Maybe Campbell thinks this is about the law, but really, it's about my mother. I get up from the floor and fly into her arms, which are a little like that spot in life I was talking about before, so familiar that you slide right back to the place where you fit. It makes my throat hurt, and all those tears I've been saving come out of their hiding place. "Oh, Anna," she cries into my hair. "Thank God. Thank God."
I hug her twice as tight as I would normally, trying to hold on to this moment the same way I like to paint the slanted light of summer on the back wall of my brain, a mural to stare at during the winter. I put my lips right up to her ear, and even as I speak I wish I wasn't. "I can't."
My mother's body goes stiff. She pulls away from me, stares at my face. Then she pushes a smile onto her lips that is broken in several spots. She touches the crown of my head. That's it. She stands up, straightens her jacket, and walks out of the office.
Campbell gets out of his seat, too.
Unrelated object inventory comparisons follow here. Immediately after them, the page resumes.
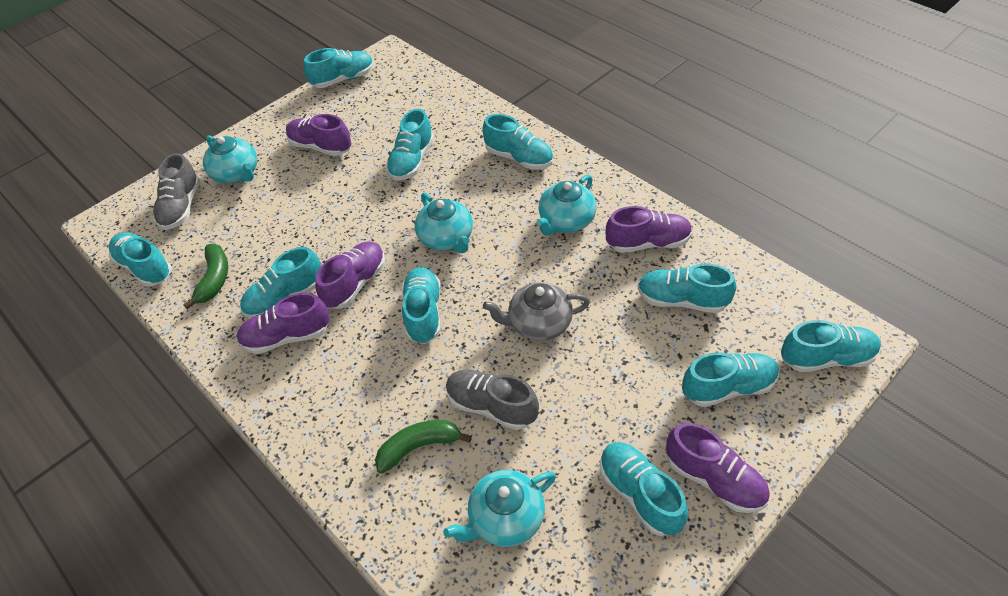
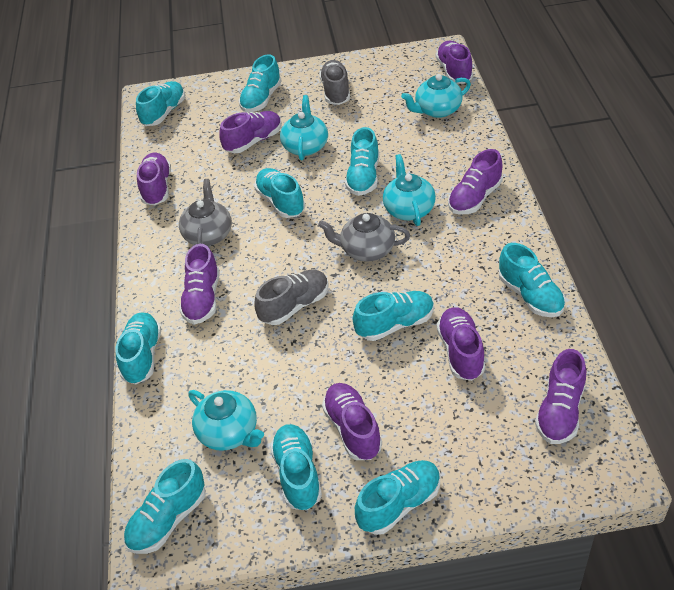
green banana: [183,244,228,309] [375,420,472,474] = 2 -> none = 0
grey teapot: [483,282,590,341] = 1 -> [179,179,232,246] [318,213,410,262] = 2
purple shoe: [237,293,330,354] [286,114,351,156] [315,241,385,309] [606,206,692,253] [666,423,770,513] = 5 -> [137,153,171,206] [179,244,220,325] [219,111,282,153] [322,383,382,460] [436,41,473,84] [437,307,485,381] [448,149,503,215] [535,349,586,444] = 8

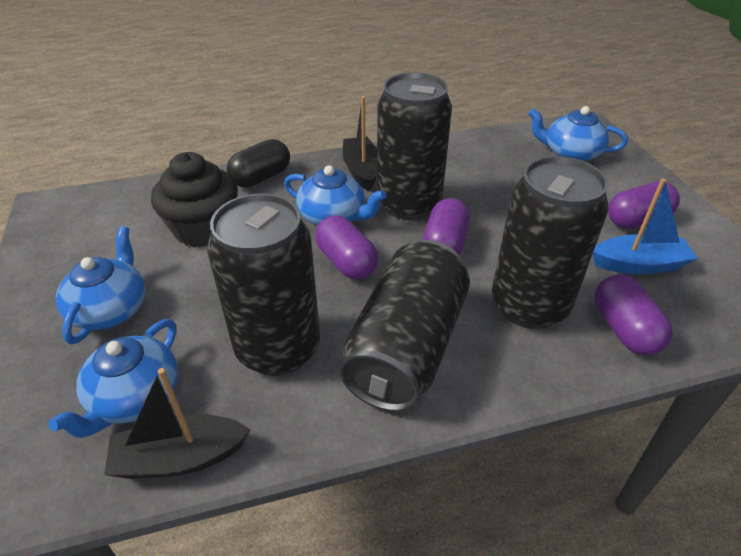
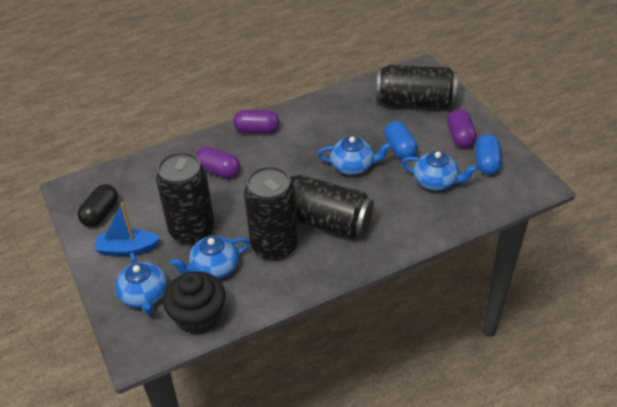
black boat: [104,368,250,479] [343,96,377,191] = 2 -> none = 0
blue capsule: none = 0 -> [384,121,418,160] [475,134,502,175] = 2
purple capsule: [315,215,378,280] [423,198,470,255] [595,275,673,356] [608,181,680,229] = 4 -> [196,146,240,178] [233,110,279,133] [447,109,477,148] = 3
He crouches down in front of me, in the place where my mother was. Eye to eye, he looks more serious than I have ever seen him look. "Anna," he says. "Is this really what you want?"
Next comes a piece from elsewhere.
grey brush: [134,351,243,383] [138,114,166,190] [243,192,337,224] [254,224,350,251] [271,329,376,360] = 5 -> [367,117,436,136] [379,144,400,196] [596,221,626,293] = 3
I open my mouth. And find an answer.
JULIA
"DO YOU THINK I LIKE CAMPBELL because he's an asshole," I ask my sister, "or in spite of it?"
Izzy shushes me from the couch. She is watching The Way We Were, a movie she's seen twenty-thousand times. It is on her list of Movies You Cannot Click Past, which also includes Pretty Woman, Ghost, and Dirty Dancing. "If you make me miss the end, Julia, I'll kill you."
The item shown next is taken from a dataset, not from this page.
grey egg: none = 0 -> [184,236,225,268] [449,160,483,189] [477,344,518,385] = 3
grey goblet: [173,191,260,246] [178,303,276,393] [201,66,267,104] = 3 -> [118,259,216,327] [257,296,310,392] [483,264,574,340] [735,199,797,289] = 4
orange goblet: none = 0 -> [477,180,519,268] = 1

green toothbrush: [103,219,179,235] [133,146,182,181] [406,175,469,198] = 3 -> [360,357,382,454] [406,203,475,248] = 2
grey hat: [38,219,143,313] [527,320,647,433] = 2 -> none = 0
"'See ya, Katie,'" I quote for her. "'See ya, Hubbell.'"
She throws a couch pillow at me and wipes her eyes as the theme music swells. "Barbra Streisand," Izzy says, "is the bomb."
"I thought that was a gay men's stereotype." I look up over the table of papers I have been studying in preparation for tomorrow's hearing. This is the decision I will render to the judge, based on what is in Anna Fitzgerald's best interests. The problem is, it doesn't matter whether I side in her favor or against her. Either way I will be ruining her life.
"I thought we were talking about Campbell," Izzy says.
"No, I was talking about Campbell. You were swooning." I rub my temples. "I thought you might be sympathetic."
"About Campbell Alexander? I'm not sympathetic. I'm apathetic."
"You're right. That is what kind of pathetic you are."
"Look, Julia. Maybe it's hereditary," Izzy says. She gets up and starts rubbing the muscles of my neck. "Maybe you have a gene that attracts you to absolute jerks."
"Then you have it, too."
"Well." She laughs. "Case in point."
"I want to hate him, you know. Just for the record."
Reaching over my shoulder, Izzy takes the Coke I'm drinking and finishes it off. "What happened to this being strictly professional?"
"It is. There's just a very vocal minority opposition group in my mind wishing otherwise."
Izzy sits back down on the couch. "The problem, you know, is that you never forget your first one. And even if your brain's smart about it, your body's got the IQ of a fruit fly."
"It's just so easy with him, Iz. It's like we're picking up where we left off. I already know everything I need to about him and he already knows everything he needs to about me." I look at her. "Can you fall for someone because you're lazy?"
"Why don't you just screw him and get it out of your system?"
"Because," I say, "as soon as it's over, that's one more piece of the past I won't be able to get rid of."
"I can fix you up with one of my friends," Izzy suggests.
"They all have vaginas."
"See, you're looking at the wrong stuff, Julia. You ought to be attracted to someone for what they've got inside them, not for the package it's presented in. Campbell Alexander may be gorgeous, but he's like marzipan frosting on a sardine."